Qi Meeting Aug 20 2025 - drym-org/qi GitHub Wiki
Doing More With Less
Qi Meeting August 20 2025
Adjacent meetings: Previous | Up | Next
Summary
We debugged an issue blocking deforesting producers and found a way forward. We also discussed representing streams in the core language (aka "Qi Enterprise Edition").
Background
Dominik has been working on refactoring deforestation so that the stream semantics of each sequence operation are encapsulated in the definition, instead of being separately injected within the compiler by matching the name of the form. Refactoring transformers in this way went smoothly, but producers presented some challenges due to the need to inject implicit producers when there aren't any explicitly indicated.
Defining Producers
With recent progress, stream transformers are already well on their way to being uniformly defined with define-deforestable, and Dominik doesn't anticipate any special challenges to incorporating all remaining transformers. So, alongside making incremental progress on that, he's also been exploring stream producers as the next target for this kind of streamlining, to reveal and confront any unknowns there.
He first created a producer variant of define-deforestable, which now accepts a #:producer flag marking the definition as a producer through the various stages of compilation.
He then used this form to define the implicit producer, list->cstream, which converts a list into a stream.
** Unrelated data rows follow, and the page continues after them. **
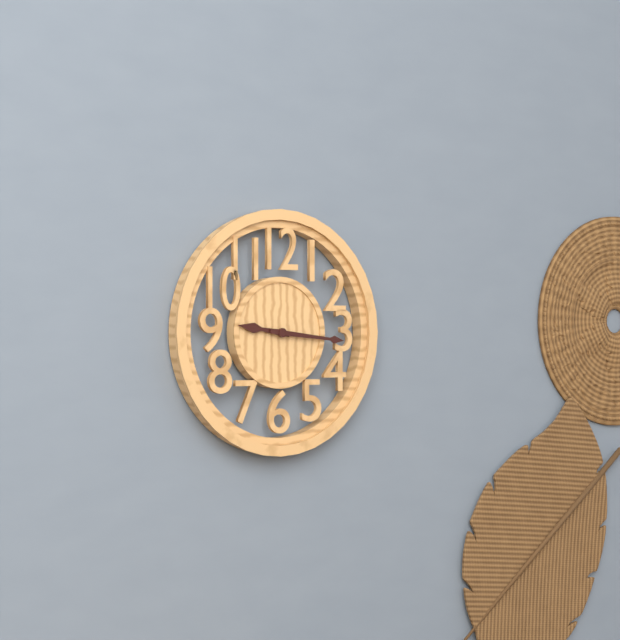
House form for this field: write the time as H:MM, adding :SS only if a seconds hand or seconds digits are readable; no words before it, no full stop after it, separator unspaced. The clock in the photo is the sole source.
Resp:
9:16
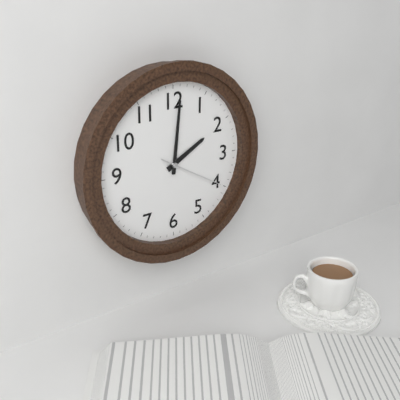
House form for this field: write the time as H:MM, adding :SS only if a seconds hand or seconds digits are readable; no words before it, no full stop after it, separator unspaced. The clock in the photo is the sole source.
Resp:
2:01:20
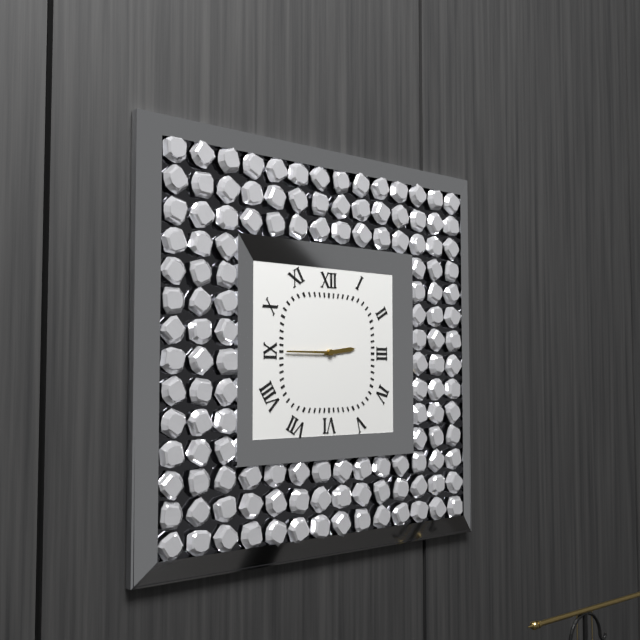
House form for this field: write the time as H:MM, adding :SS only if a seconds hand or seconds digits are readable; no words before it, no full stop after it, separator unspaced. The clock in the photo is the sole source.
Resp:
2:45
This form is injected into the syntax at the start of a deforestable sequence, if no explicit stream producer (such as range) is indicated.
So far, so good.
Deforestable Patterns
For singleton stream components that occur in isolation, there is no performance benefit to deforestation, and indeed, perhaps a cost, so we use the naive or "fallback" implementation in such cases. For any nontrivial sequence, of length > 1, we match it against the following comprehensive, yet simple, patterns, corresponding to 4 distinct cases.
- transformer*
- producer, transformer*
- transformer*, consumer
- producer, transformer*, consumer
The last of these represents the full lifecycle of a stream --- something produces it, it may undergo various transformations, and then something consumes it. When the input syntax matches this last pattern, nothing needs to be done aside from compiling these matched forms together to their implied fused stream (rather than separately to their respective fallback runtimes).
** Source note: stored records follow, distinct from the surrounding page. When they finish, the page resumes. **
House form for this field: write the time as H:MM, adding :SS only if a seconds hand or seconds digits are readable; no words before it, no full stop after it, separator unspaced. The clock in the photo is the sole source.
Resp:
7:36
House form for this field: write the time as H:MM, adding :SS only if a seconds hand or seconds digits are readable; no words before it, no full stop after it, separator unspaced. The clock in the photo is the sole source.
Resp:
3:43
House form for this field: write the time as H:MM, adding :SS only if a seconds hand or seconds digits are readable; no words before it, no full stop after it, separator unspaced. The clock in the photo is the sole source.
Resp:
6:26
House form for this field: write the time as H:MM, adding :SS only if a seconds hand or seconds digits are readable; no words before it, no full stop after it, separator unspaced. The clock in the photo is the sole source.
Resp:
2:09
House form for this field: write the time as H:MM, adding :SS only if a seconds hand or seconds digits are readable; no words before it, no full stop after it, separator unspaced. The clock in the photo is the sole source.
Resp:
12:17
But in each of the former three cases, the stream is incomplete. Either a producer is missing, or a consumer, or both. In these cases, in order to have a well-formed stream, we must inject the implicit stream or unstream operation at either or both ends of the pipeline.
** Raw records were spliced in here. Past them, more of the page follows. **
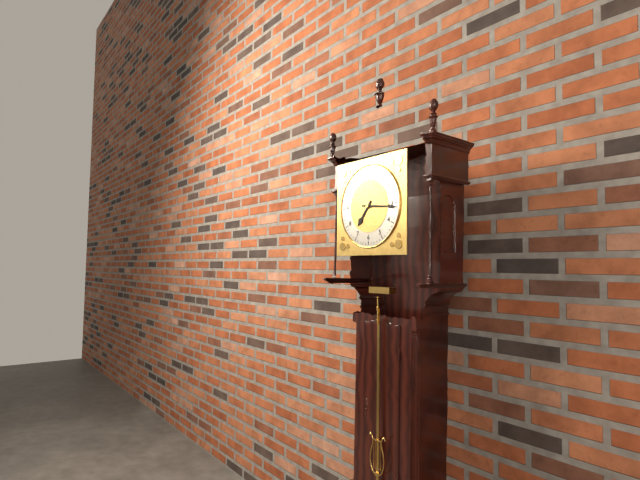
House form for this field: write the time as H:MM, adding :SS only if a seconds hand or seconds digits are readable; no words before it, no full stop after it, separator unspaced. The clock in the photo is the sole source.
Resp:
7:16
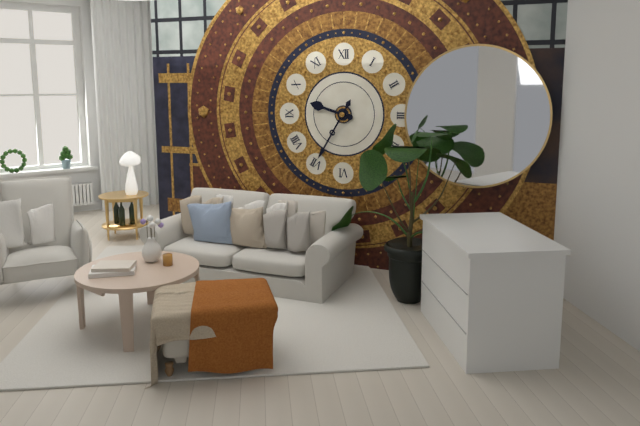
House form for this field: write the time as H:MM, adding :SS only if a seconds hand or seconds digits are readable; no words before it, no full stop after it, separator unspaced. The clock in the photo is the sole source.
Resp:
9:35
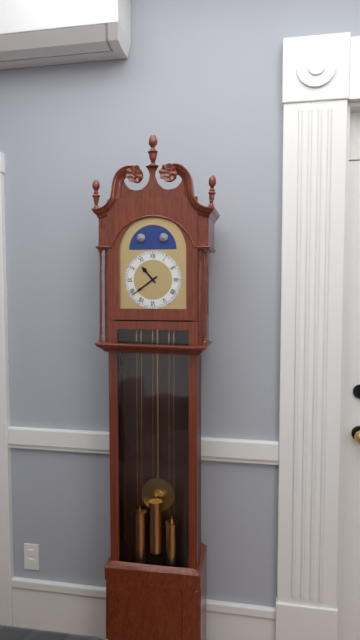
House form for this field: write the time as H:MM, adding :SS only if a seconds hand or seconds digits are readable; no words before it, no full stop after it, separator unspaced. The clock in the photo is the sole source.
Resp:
10:39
Formerly, this was being done entirely in the compiler by injecting a simple datum literal for either a producer or a consumer, and then generating the runtime from this well-formed stream.
But now that streams are officially (though minimally, at this time) part of the core language via the #%deforestable form, Dominik took it upon himself to explicitly define the stream and unstream operations as (trivial) deforestable operations, which simply convert streams to and from lists (their current behavior). Thus, the patterns in the compiler could match actual, formally complete, streams, instead of relying on crude datum matching on manufactured syntax.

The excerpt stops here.